» Exercise passage
# # # #

"Philosophers have only interpreted the world, the point however is to change" - Karl Marx

This blog is my interpretation, I will do everything I can to change the world along those line

Monday, 7 September 2009

Uskmouth demo


Having been at the demonstration only a few hours ago my head is still spinning with all the events that happened. It was by far the best political event I have ever attended and I have been active in politics for the last 7 years! My report here for those reasons may become more of a ramble than a structred report.

The demonstration was called as there is a large amount of workers in the local area who are not being taken on at the site despite their being jobs available, the companies of course simply finding the cheapest labour possible to smash the proud history o the trade union movement in winning the pay and conditions they currently have. Instead choosing to bring in ununionised foreign labour on cheaper rates.

I left Cardiff to head to Uskmouth power station at 4.30 am this morning, upon arriving everyone gathered in a small car park just off the road that leads to the power station. About a hundred people congregated, this included construction workers from other sites, unemployed construction workers largley members of Unite and some from the GMB, young apprentices, unemployed youth, and members of other trade unions in other sectors such as the RMT, PCS and NUM. Of this 13 were members of the Socialist Party (many of whom Youth Fight for Jobs activists) and 2 were members of the Socialist Workers Party.

At around 6am everyone moved out of the car park and onto the road to form a blockade. The road was blocked in order to cause maximum disturbance at the site and to call on workers who have jobs on the site to take wildcat action today. There was a very militant mood at this point so much so that a potential scab was attacked physically by one protester. The protester was the restrained by others and explained that we were not at that stage as the worker had been turned away anyway. The cars and mini-buses began to queue up very quickly and soon it was impossible to see just how far! Members of Unite along with members of the Socialist Party walked along every car explaining to as many workers as possible the issues and requesting on them to either join the blockade or turn away, many workers did either one of those options. This continued for some time and we maintained the blockade until 8am.

The period of 2 hours we spent at the blockade there was a fraternal atmoshpere amongst all the comrades involved and discussions about the issues and the tactics and strategy flowed between many protesters. There was only 1 banner which had questionable content, it read 

'Gordon Brown REMEMBER YOUR PROMISE British workers on British Contracts' 

subsequently the discussion amongst some protesters did cover this area. A few of the unemployed workers I spoke to were very bitter and down trodden. They have seen their jobs and other dissappear and saw foreign workers as scabs. It was said that I live in a different world to them as I don't work in the industry. I agreed that to a certain extent it was true that I lived in 'a different world' but pointed out that I have been involved in the labour movement since I was 17 as a shop steward for a number of years and now as an unemployed 24 year old I face the prospect of a decade on the dole, so my world and the battles I face are very similiar which is why I was at the protest in the first place. I explained that although the concerns of the workers present was to secure jobs for themslves and their community the only way to do that was to understand why we are in the current situation. That foreign workers are being used because it is cheaper because of a century of trade union struggle in Britain we have won great victories which gives us the pay and conditions we currently have in national agreements. That the only way to secure a future for them and their children was to fight to organise foreign labour into the union.to be on the same pay and conditions as to cut across the race to the bottom. In general the discussions I and various other SP members had with protesters on this subject convinced themm of an internationalist approach. It must be noted however whilst all these discussions were taking place no members of the SWP intervened despite their heavy handed criticisms of the LOR strikes!

# # # #

» Supplied information
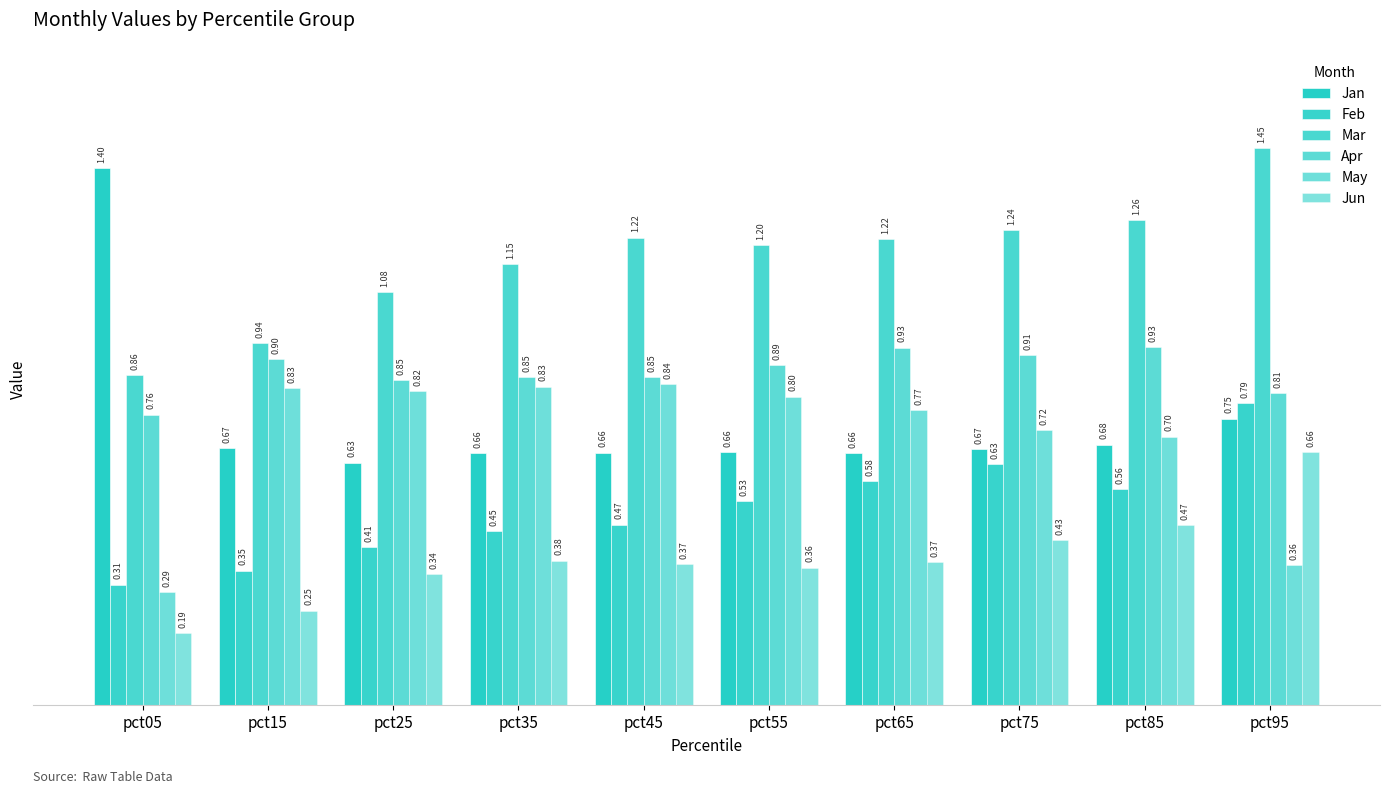

The Mar series shows 0.4 at pct05. True or false?

False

# # # #

» What to do
**A.** Can you sum up the blog post about the Uskmouth demonstration in two sentences?
**B.** Could you write what comes next in the blog post about the Uskmouth demonstration, starting after its last sentence?
The material comes from a separate source with no connection to the blog post about the Uskmouth demonstration.

» Answers by item
**A.** About a hundred people, including construction workers, apprentices, unemployed youth, and members of several trade unions, gathered near Uskmouth power station because local workers were not being taken on while companies brought in cheaper non-union foreign labor. They blocked the road from around 6am until 8am to urge workers to join them or turn away, and the writer argued to bitter unemployed workers that organizing foreign labor into the union on the same pay and conditions was the way to stop the race to the bottom.

**B.**
Whist at the blockade sky news did a series of interviews with protesters including a live interview with Newport Socialist Party member Mike John, that is really testament to the position of respect we have been able to build up at Uskmouth that the workers in struggle would be willing to put an SP member forward to speak on their behalf as Mike is not directly inolved in the struggle as he is not a construction worker!

We then decided to march from the blockade right up to the entrance of the site. This is where it  got really interesting for me because Youth Fight for Jobs were asked (and in some cases workers demanded) to head the march with our banner. This was a truly humbling experience, having been around and involved in the labour movement to understand the significance of YFJ's being asked to lead the march was a very proud moment for me personally but also for YFJ as a whole, something we did not nor ever will take for granted. It is something I will never forget.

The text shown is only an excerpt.